Conjuguer la promotion des femmes et la gestion des compétences

Les femmes sont aujourd'hui encore sous-représentées aux postes de décision. S'ajoutant à une mauvaise gestion de la transition des compétences, cette carence laisse présager de grandes difficultés dans les années à venir.
Marta NASCIMENTO / REA

L'augmentation du nombre de femmes à des postes de responsabilité en entreprise est vitale pour notre pays. Contraintes par la loi, les entreprises s'y résoudront, mais n'étant pas préparées, elles connaîtront des difficultés lourdes de conséquences sur l'activité économique. Régulièrement, le sujet est mis sous les feux des projecteurs, à l'occasion du Women's Forum par exemple, lors de la journée de la femme ou bien lorsque le gouvernement s'en saisit, comme récemment dans le cadre de la discussion de la loi sur les retraites.

Les femmes sont sous-représentées aux postes de décision : une récente étude de McKinsey indique que les femmes, qui représentent pourtant 55 % des diplômés Bac + 4 en France, ne sont que 7 % dans les comités exécutifs.

Le problème est européen, mais il est particulièrement prégnant en France. Conjugué à une mauvaise gestion de la transition des compétences, il laisse présager de grandes difficultés dans les dix années à venir. En effet, beaucoup de postes à haute responsabilité vont être vacants, du fait de la pyramide des âges, et seront confiés à des femmes. Mais les postes qualifiés ne leur étant actuellement pas assez ouverts, ces femmes n'auront pas acquis l'aisance et l'expertise qu'une progression de carrière continue donne à leurs homologues masculins. Il sera donc aisé de pointer leurs insuffisances. Les entreprises risquent alors de démultiplier l'effet Edith Cresson, c'est-à-dire de disqualifier des femmes très compétentes en leur assignant des postes qui supposent une certaine préparation politique et technique. De plus, une fois en poste, les femmes s'apercevront que leurs modes de management seront évalués en fonction de valeurs masculines.

La France se trouve d'autant moins préparée à assumer cette transition des compétences (des rôles et des modèles au travail) qu'avec la crise les entreprises ont eu tendance à privilégier des valeurs refuges et se sont alignées sur des comportements traditionnels pour minimiser les prises de risques. Cela conduit donc fatalement à entretenir les inégalités.

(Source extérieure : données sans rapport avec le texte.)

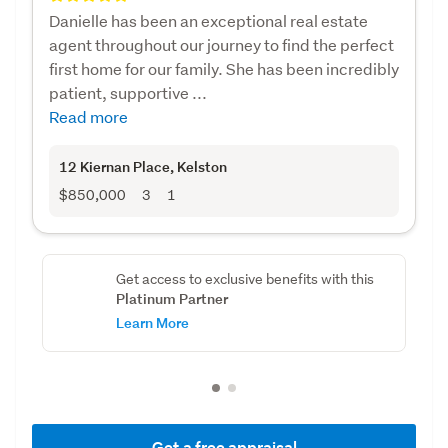
Danielle has been an exceptional real estate
agent throughout our journey to find the perfect
first home for our family. She has been incredibly
patient, supportive ...
Read more
12 Kiernan Place
, Kelston
$850,000
3
1
Get access to exclusive benefits with this
Platinum Partner
Learn More
Get a free appraisal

Il n'y aura certes pas de progrès sans quotas, mais il faut aller bien au-delà, et amorcer un véritable changement d'attitude. Il est urgent, dans notre pays et au niveau européen, de conduire une réflexion sur le passage de relais. Il est également important de mener des actions de sensibilisation aux discriminations inconscientes que nous reproduisons. L'objectif est de parvenir à l'interchangeabilité hommes-femmes dans l'entreprise. Nous y arrivons très progressivement dans le couple : les hommes prennent plus facilement part aux tâches qui incombaient auparavant uniquement aux femmes, quoique des études très pointues soulignent que le ratio homme-femme pour les tâches ménagères est passé en 40 ans de 5 %-95 % à 20 %-80 %. Il faut à présent prolonger ces efforts au sein de l'entreprise.

La formation a un rôle important à jouer. Au Royaume-Uni, 10 % des montants investis en formation continue le sont pour des formations spécifiques dédiées aux femmes. En France, ce pourcentage est de 0,1 %.

Par ailleurs, la recherche sur le genre et la construction des identités sexuées draine par exemple plus de 500 millions de dollars aux États-Unis, au Canada et en Australie pour déboucher sur des résultats tangibles. En revanche, en France, nos universités et nos centres de recherche ne font que timidement esquisser les débats sur le genre en les limitant à la littérature et à la sociologie du travail. Notre pays peut et doit mieux faire pour que les femmes puissent jouer pleinement leur rôle dans l'entreprise et pour le bien de l'économie. Les rapports des Nations unies de 2003 et celui du Global Entrepreneurship Monitor de 2007 soulignent combien, dans le monde, les femmes partagent bien mieux que les hommes les gains de leur travail et les bénéfices tirés de l'activité de leurs entreprises en les redistribuant en termes de dons directs et indirects destinés à l'éducation, la santé et le développement de projets locaux.